# Directions
Please answer this from the article on the Irish diet: what share of the daily nutritional cost does alcohol account for?

# Text provided
Irish diet unsustainable and causes nutritional, financial problems - study

Irish consume too much animal protein while alcohol is 25% of daily nutritional cost

Most of a person’s daily intake should be coming from plants, especially whole grains, fruits and vegetables, legumes and nuts, the report says. Photograph: David Sleator/The Irish Times.

Most of a person’s daily intake should be coming from plants, especially whole grains, fruits and vegetables, legumes and nuts, the report says. Photograph: David Sleator/The Irish Times.

 

The Irish diet is rich in unsustainable foods and is causing nutritional and financial problems, as well as negatively affecting efforts to reduce global warming, a new study has found.

Research from Trinity College Dublin reported that Irish people consume too much animal protein, and that alcohol consumption accounts for 25 per cent of our daily nutritional cost.

However, the researchers also found that major improvements could be made if Irish people adopt the EAT-Lancet planetary health reference diet, which recommends that most of a person’s daily intake should be coming from plants, especially whole grains, fruits and vegetables, legumes and nuts.

The findings are contained in two new reports, one of which performed a nutri-economic assessment of the Irish diet, while the second looked at the diets of other European countries.

The key findings were that as countries get richer, meat consumption increases and the “healthfulness” of diets declines. The study found the European diet is “particularly unsustainable” given the dependency on red meat, cereals, dairy and animal fats.

It was also found that almost no Mediterranean country currently has a Mediterranean diet, which traditionally consisted of lots of fruit, vegetables, whole grains and seafood, while alcohol consumption is almost five times the calorie intake of legumes.

Adopting the EAT-Lancet ‘planetary healthy’ reference diet could result in major financial savings per capita per day, increased nutritional density of diet, and up to 57 per cent reduction in diet associated Global Warming Potential, the reports add.

Mike Williams, assistant professor in botany in Trinity’s School of Natural Sciences, and lead author of both reports, said global diets have “become more ‘westernised,’ less healthy and more damaging to the environment”.

“Over-consumption of nutritionally poor foods has led to a global crisis in obesity, diabetes, cardiac disease and colon cancer, while the global food industry has failed the environment in terms of its impact on global warming and nitrogen pollution,” Mr Williams said.

“The agriculture sector accounts for 26 per cent of global warming, and in terms of mitigating the effects of agricultural nitrogen pollution, was costing each European approximately $1000 a year,” according to the 2011 European Nitrogen Assessment.

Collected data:
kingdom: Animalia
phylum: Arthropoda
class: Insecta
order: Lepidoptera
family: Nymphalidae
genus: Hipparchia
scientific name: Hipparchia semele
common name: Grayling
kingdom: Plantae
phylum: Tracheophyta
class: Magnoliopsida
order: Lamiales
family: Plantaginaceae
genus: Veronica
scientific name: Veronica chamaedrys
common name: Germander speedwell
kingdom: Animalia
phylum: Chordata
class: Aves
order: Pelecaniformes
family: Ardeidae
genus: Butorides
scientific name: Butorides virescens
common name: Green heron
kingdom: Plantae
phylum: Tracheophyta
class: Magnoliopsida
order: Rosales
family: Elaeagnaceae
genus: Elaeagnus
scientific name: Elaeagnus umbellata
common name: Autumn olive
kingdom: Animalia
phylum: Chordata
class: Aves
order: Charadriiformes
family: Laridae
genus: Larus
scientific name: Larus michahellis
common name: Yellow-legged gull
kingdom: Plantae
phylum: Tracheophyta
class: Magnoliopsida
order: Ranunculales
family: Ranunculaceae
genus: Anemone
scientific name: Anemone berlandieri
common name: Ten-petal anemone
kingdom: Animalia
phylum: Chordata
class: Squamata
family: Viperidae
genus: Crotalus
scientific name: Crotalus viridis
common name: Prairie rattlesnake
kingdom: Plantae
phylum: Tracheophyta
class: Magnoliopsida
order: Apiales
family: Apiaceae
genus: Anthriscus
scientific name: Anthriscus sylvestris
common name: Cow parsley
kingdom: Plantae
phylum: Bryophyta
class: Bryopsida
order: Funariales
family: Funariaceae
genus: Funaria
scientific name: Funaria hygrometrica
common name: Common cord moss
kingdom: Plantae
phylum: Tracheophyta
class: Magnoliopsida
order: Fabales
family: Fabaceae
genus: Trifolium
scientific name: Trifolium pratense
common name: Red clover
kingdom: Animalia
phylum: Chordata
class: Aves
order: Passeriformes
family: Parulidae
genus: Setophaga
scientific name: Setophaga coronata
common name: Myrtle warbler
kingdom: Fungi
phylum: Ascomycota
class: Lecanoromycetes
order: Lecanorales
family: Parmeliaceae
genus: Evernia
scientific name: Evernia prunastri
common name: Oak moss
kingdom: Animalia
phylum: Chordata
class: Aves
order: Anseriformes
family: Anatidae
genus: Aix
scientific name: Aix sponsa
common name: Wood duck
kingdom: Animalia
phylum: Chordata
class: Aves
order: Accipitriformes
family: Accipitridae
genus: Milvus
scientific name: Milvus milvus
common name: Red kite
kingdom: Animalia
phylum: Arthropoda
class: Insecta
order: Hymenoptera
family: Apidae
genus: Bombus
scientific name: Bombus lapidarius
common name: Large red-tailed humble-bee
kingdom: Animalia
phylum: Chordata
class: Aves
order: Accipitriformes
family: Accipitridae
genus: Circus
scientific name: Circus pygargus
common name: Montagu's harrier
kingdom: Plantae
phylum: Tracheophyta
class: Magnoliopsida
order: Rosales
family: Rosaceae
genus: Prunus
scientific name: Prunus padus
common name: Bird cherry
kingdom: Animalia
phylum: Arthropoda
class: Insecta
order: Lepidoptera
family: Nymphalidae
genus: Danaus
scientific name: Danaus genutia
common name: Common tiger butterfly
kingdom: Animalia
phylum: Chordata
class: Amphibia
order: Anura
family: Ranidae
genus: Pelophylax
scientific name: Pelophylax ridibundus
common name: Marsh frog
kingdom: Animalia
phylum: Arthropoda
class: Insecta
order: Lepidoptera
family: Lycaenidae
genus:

# Solution to this problem
Alcohol accounts for 25 percent of the daily nutritional cost.